Paul Sanderson Hanicke Robins SandersonBy Paul

 

I’ve been doing some volunteering work, local to where I live. I won’t say what it is, as that wouldn’t be fair.

 

However, there was a huge debate a little while ago within this organisation about how we communicate to the wider public about what we are trying to do.

 

There was recognition that I have the communications experience, and so I put together a strategy.

 

This strategy outlined a face-to-face approach explaining to the public what we do, a digital approach that used a website and social media to enhance that communication, and finally (and with least priority) an approach of using leaflets and the press.

 

But some of the more conservative members of the group put all their thoughts and focus onto producing a leaflet as that is what they have always done.

 

A leaflet is fine in the right circumstances, but in these circumstances, it came at great cost to the organisation (printing etc), and its benefit wasn’t necessarily clear.

 

The problem is that the majority of the group I am working with are set in their ways. They are used to sending out leaflets, and even if it isn’t working, they still feel they should do it.

 

Although there are members of the group who recognised my communications expertise was valuable, those conservative ones were holding back the overall aims of the organisation by not adapting to the reality of now.

 

Adrienne and I have written about the 1980s and the 1990s in our blogs, and we shouldn’t return to those days in terms of communications. We have to build on those days, but also adapt to the realities of 2015.

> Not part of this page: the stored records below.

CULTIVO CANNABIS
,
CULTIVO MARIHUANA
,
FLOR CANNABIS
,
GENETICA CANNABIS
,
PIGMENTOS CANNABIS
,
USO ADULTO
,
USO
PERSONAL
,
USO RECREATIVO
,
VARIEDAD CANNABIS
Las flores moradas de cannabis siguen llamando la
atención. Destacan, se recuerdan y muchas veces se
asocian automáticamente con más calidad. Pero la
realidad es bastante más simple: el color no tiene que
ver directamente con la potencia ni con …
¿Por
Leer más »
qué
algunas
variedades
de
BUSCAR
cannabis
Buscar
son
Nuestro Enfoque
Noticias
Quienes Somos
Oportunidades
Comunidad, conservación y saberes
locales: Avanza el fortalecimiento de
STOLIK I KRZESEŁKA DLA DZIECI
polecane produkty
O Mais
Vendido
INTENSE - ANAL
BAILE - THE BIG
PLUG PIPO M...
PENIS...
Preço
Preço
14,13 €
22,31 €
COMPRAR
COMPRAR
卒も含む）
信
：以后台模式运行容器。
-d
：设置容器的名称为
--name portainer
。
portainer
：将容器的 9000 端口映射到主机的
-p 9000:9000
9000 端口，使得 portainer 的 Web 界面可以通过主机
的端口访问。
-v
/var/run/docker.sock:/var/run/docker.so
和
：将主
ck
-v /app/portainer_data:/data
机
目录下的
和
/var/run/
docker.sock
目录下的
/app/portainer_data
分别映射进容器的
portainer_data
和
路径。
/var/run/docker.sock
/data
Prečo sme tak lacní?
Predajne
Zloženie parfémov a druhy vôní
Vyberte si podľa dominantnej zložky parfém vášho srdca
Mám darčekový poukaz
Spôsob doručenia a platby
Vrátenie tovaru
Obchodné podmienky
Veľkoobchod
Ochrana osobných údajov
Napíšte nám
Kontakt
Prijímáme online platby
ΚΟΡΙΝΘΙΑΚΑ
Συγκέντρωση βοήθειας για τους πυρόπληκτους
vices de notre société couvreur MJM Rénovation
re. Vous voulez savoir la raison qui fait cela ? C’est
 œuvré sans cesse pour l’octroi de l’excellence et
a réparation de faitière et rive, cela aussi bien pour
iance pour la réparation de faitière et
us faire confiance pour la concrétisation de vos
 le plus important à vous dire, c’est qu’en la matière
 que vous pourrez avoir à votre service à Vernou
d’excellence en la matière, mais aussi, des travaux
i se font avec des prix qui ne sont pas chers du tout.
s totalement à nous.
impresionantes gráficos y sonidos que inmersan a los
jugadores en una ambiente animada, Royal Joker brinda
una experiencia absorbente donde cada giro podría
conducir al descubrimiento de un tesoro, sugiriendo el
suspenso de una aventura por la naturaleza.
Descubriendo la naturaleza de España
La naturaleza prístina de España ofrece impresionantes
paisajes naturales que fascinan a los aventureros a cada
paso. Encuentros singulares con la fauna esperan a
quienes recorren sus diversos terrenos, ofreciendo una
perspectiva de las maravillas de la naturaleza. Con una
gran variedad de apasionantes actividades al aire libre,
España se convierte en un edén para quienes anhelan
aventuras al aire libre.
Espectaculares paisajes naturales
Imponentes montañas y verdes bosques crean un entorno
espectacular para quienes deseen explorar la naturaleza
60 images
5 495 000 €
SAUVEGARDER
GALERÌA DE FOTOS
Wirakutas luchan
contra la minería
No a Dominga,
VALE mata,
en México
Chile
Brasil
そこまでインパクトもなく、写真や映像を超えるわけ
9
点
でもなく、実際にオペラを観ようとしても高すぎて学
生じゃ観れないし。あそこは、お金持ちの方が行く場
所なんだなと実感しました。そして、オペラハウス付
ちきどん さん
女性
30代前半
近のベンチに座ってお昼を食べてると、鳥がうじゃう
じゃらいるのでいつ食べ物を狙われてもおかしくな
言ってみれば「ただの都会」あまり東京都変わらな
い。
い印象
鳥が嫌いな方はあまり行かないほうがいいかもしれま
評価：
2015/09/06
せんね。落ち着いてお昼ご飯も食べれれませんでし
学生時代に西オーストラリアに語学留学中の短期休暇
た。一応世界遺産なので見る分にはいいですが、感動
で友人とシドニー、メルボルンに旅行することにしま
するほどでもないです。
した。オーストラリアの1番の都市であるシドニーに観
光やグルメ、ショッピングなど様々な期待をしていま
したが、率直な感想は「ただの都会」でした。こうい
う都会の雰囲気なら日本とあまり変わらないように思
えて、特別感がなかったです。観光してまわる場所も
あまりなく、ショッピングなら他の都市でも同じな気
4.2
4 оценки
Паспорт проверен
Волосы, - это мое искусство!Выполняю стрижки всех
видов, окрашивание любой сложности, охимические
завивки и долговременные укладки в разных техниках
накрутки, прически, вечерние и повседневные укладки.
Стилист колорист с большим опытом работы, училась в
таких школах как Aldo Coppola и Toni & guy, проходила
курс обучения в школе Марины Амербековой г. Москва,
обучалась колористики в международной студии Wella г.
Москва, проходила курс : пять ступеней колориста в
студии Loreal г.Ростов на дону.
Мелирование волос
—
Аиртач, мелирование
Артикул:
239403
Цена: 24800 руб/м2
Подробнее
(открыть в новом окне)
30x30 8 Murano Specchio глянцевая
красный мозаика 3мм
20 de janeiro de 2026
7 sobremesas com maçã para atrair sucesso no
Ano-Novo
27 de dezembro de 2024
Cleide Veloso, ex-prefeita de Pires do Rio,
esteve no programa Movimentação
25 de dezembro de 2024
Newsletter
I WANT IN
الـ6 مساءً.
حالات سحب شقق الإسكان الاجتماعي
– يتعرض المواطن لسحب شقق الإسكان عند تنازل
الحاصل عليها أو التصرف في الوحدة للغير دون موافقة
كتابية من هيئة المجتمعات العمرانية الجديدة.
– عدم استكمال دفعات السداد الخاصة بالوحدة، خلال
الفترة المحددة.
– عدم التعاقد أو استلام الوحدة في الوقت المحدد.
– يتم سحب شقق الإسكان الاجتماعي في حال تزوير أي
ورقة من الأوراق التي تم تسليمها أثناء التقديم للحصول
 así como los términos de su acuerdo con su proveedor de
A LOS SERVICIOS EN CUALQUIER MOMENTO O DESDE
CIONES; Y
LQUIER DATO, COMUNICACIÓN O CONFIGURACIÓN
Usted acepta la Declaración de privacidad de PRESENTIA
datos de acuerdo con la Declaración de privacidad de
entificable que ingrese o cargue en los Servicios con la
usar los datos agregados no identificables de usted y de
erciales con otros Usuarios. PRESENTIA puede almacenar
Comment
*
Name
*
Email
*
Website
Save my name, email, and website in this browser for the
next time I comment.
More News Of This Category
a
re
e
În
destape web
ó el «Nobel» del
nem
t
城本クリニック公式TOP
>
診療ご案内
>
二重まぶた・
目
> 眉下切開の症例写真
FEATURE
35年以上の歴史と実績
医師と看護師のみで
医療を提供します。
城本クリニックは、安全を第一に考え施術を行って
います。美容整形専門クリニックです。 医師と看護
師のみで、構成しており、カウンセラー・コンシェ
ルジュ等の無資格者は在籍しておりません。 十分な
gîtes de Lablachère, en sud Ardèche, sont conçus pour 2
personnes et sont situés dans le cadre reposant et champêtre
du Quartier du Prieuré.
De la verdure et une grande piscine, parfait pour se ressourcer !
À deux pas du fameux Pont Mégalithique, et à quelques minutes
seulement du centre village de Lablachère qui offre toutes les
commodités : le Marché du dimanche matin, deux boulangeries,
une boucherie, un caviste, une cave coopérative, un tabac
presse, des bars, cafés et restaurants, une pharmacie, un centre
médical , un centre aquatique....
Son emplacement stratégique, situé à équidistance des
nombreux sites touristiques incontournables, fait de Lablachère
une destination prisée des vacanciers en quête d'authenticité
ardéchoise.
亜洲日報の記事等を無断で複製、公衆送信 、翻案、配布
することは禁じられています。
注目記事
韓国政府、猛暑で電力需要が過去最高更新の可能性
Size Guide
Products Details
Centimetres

Kevin McCloud Grand Designs

Working with the volunteering group reminded me a bit of those people you see on Grand Designs who have a vision for their dream house, they employ an architect who draws up the plans and they love the house they are going to get.

 

But as the build progresses, they keep interfering and changing things, even though the architect looks on aghast or even walks away. Mistakes and misfits start to get introduced, and you can tell the building won’t be as good as was originally planned. Windows are slightly misaligned, or awkwardly shaped walls are introduced.

 

By the end, Kevin McCloud will usually say something along the lines of “it is a good¬†house, but architects design great houses”.

 

With communications, if you employ that expertise, you have to know your objective, develop the strategy for communicating it, then implement that strategy keeping in mind the objective.

 

If you want great communications support, you also have to know why you want it and then trust it.

 

Eventually, I developed a strategy to communicate to these conservative volunteers. At the meeting, I reiterated the strategy, explained why we shouldn’t focus too much on the leaflet, but should look at our overall objective…and I eventually got my way.

 

Our communications campaign is already delivering results.